Hive配置中有个参数hive.mapred.mode,分为nonstrict,strict,默认是nonstrict
如果设置为strict,会对三种情况的语句在compile环节做过滤:
1. 笛卡尔积Join。这种情况由于没有指定reduce join key,所以只会启用一个reducer,数据量大时会造成性能瓶颈
- // Use only 1 reducer in case of cartesian product
- if (reduceKeys.size() == 0) {
- numReds = 1;
- // Cartesian product is not supported in strict mode
- if (conf.getVar(HiveConf.ConfVars.HIVEMAPREDMODE).equalsIgnoreCase(
- "strict")) {
- throw new SemanticException(ErrorMsg.NO_CARTESIAN_PRODUCT.getMsg());
- }
- }
2. order by后面不跟limit。order by会强制将reduce number设置成1,不加limit,会将所有数据sink到reduce端来做全排序。
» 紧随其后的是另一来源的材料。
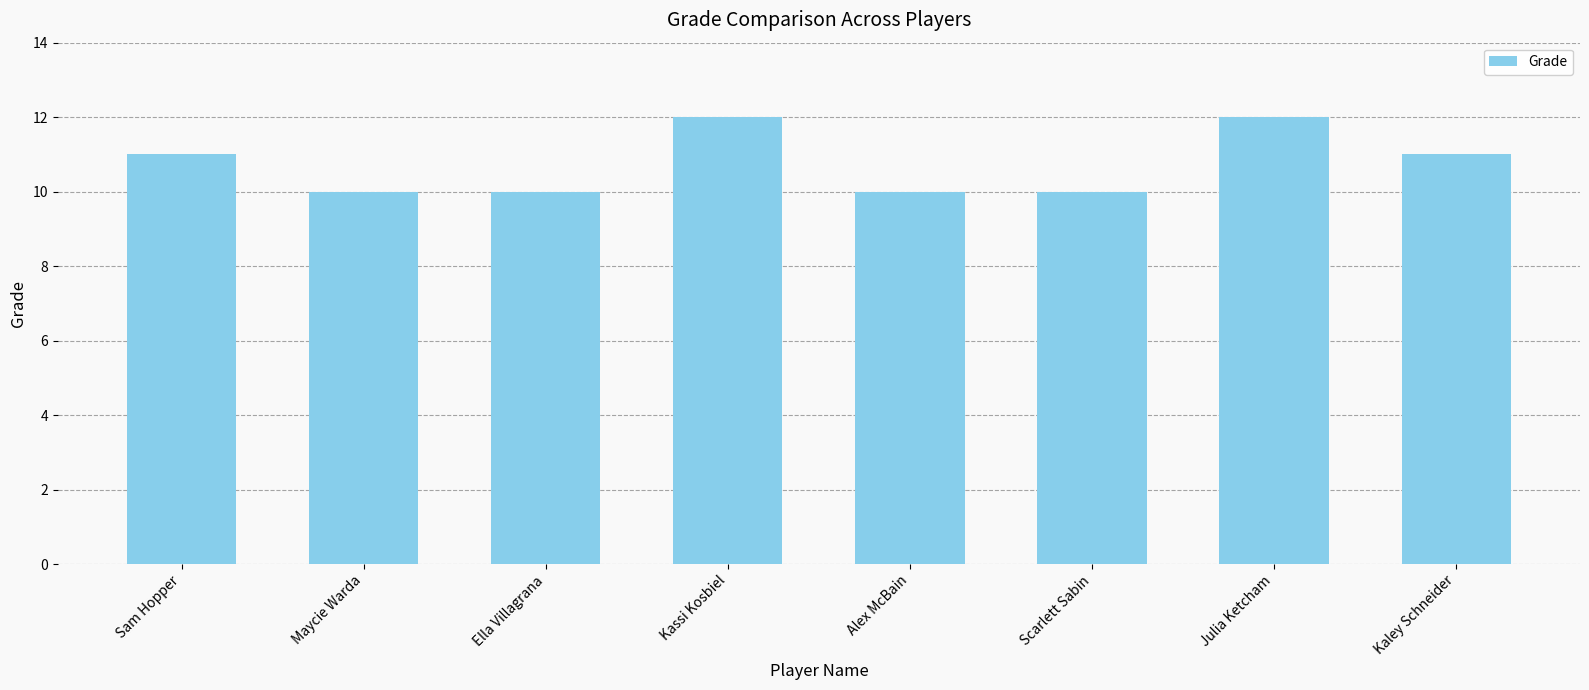

Does the chart contain any negative values?

No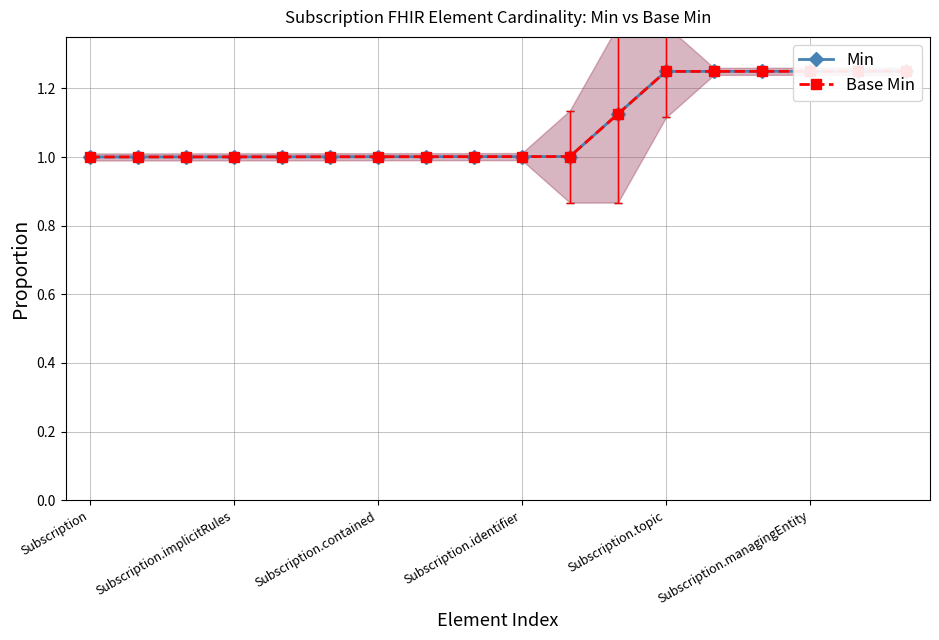

The value of Base Min at Subscription.managingEntity is 1.2. True or false?

True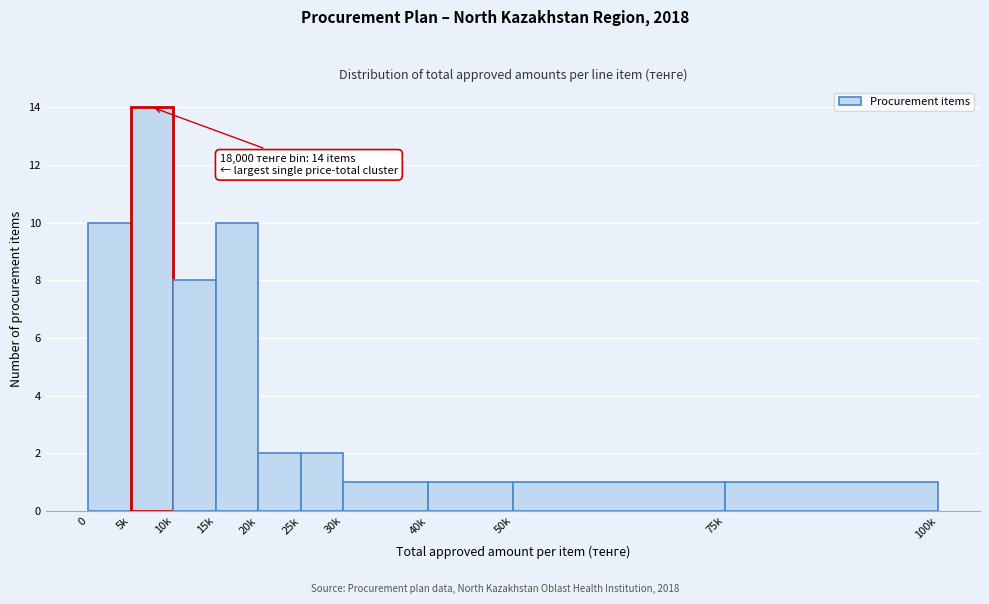

Reading left to right, what are all the values shown in this chart?

10	14	8	10	2	2	1	1	1	1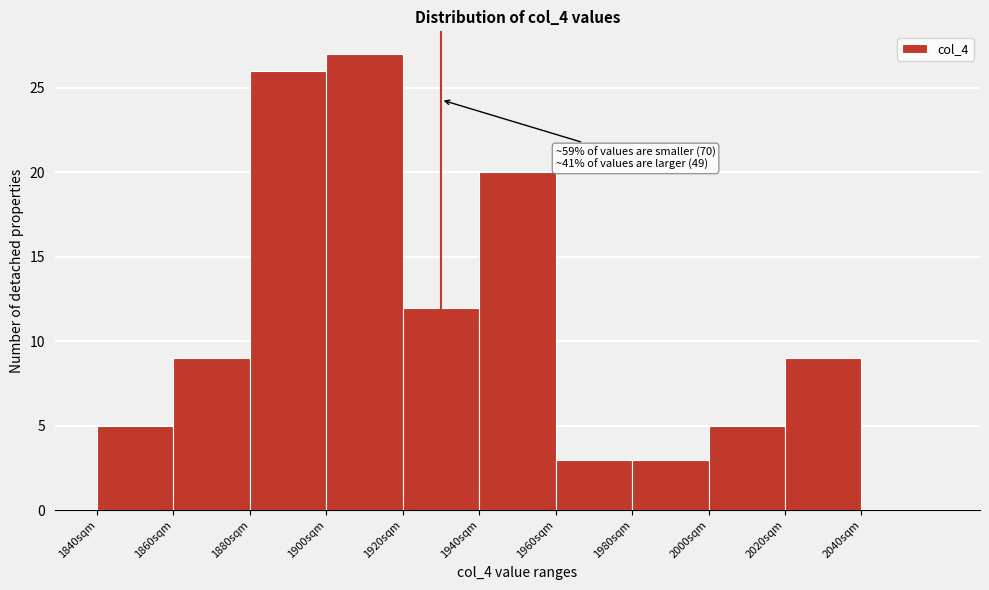

Over which range of the x-axis is the bar tallest?

1900 to 1920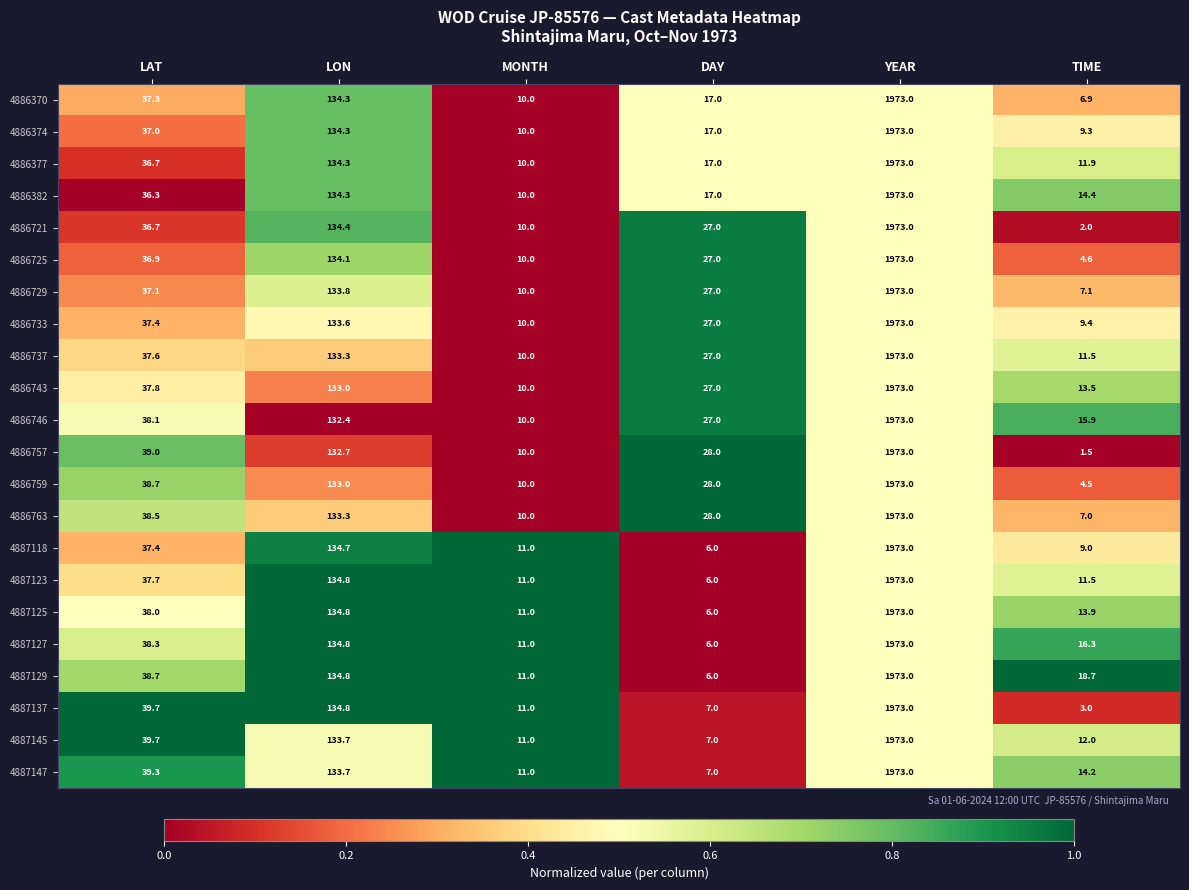

Which series has the largest total across all categories?

4886746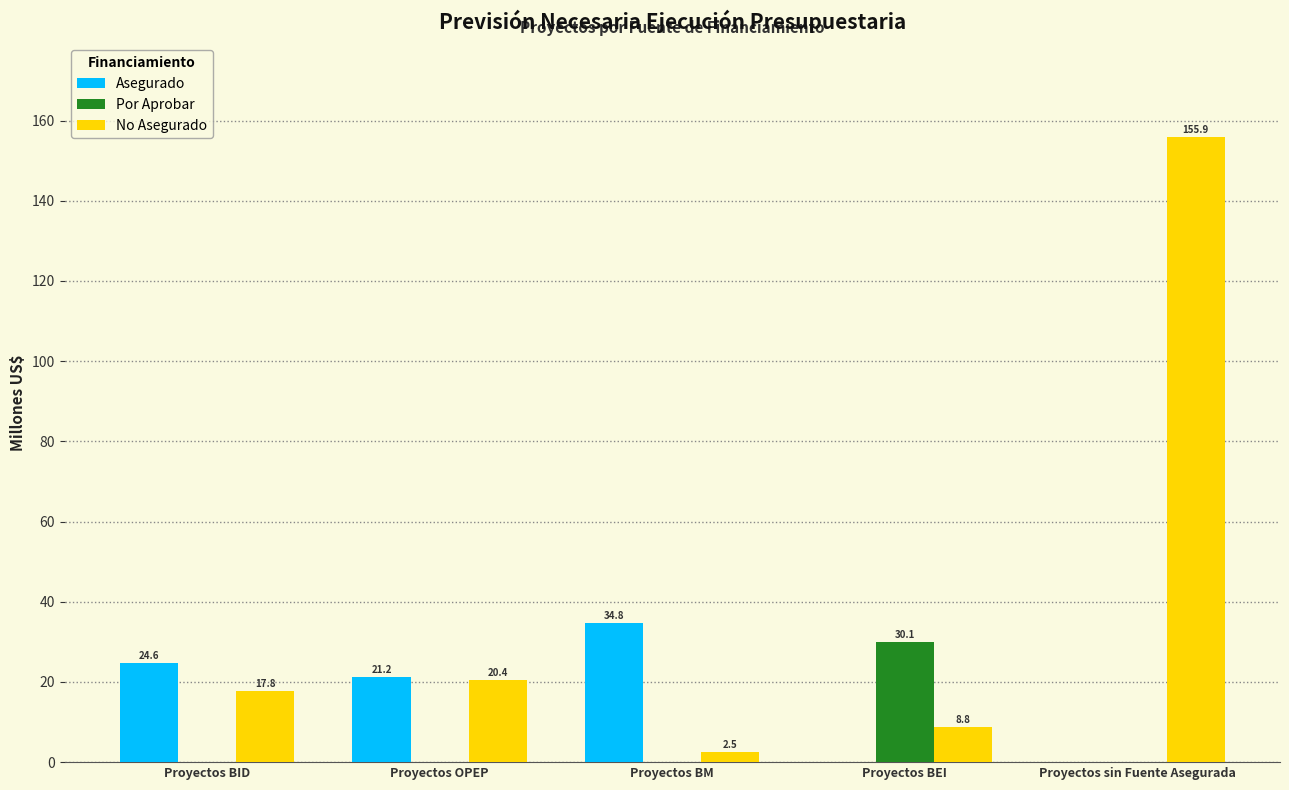

Reading left to right, transcribe all the data shown in this chart.

Asegurado: Proyectos BID=24.6	Proyectos OPEP=21.2	Proyectos BM=34.8	Proyectos BEI=0.0	Proyectos sin Fuente Asegurada=0.0
Por Aprobar: Proyectos BID=0.0	Proyectos OPEP=0.0	Proyectos BM=0.0	Proyectos BEI=30.1	Proyectos sin Fuente Asegurada=0.0
No Asegurado: Proyectos BID=17.8	Proyectos OPEP=20.4	Proyectos BM=2.5	Proyectos BEI=8.8	Proyectos sin Fuente Asegurada=155.9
- if (sortExprs == null) {
- sortExprs = qb.getParseInfo().getOrderByForClause(dest);
- if (sortExprs != null) {
- assert numReducers == 1;
- // in strict mode, in the presence of order by, limit must be specified
- Integer limit = qb.getParseInfo().getDestLimit(dest);
- if (conf.getVar(HiveConf.ConfVars.HIVEMAPREDMODE).equalsIgnoreCase(
- "strict")
- && limit == null) {
- throw new SemanticException(generateErrorMessage(sortExprs,
- ErrorMsg.NO_LIMIT_WITH_ORDERBY.getMsg()));
- }
- }
- }
3. 读取的表是partitioned table,但没有指定partition predicate。
注:如果是多级分区表的话,只要出现任何一个就放行
- // If the "strict" mode is on, we have to provide partition pruner for
- // each table.
- if ("strict".equalsIgnoreCase(HiveConf.getVar(conf,
- HiveConf.ConfVars.HIVEMAPREDMODE))) {
- if (!hasColumnExpr(prunerExpr)) {
- throw new SemanticException(ErrorMsg.NO_PARTITION_PREDICATE
- .getMsg("for Alias \"" + alias + "\" Table \""
- + tab.getTableName() + "\""));
- }
- }
这三种case在数据量比较大的情况下都会造成生成低效的MR Job,影响执行时间和效率,不过直接抛出exception又感觉太forcefully了。
可以在一些非线上生产环境下的ad-hoc查询端中开启strict mode,比如hiveweb,运营工具。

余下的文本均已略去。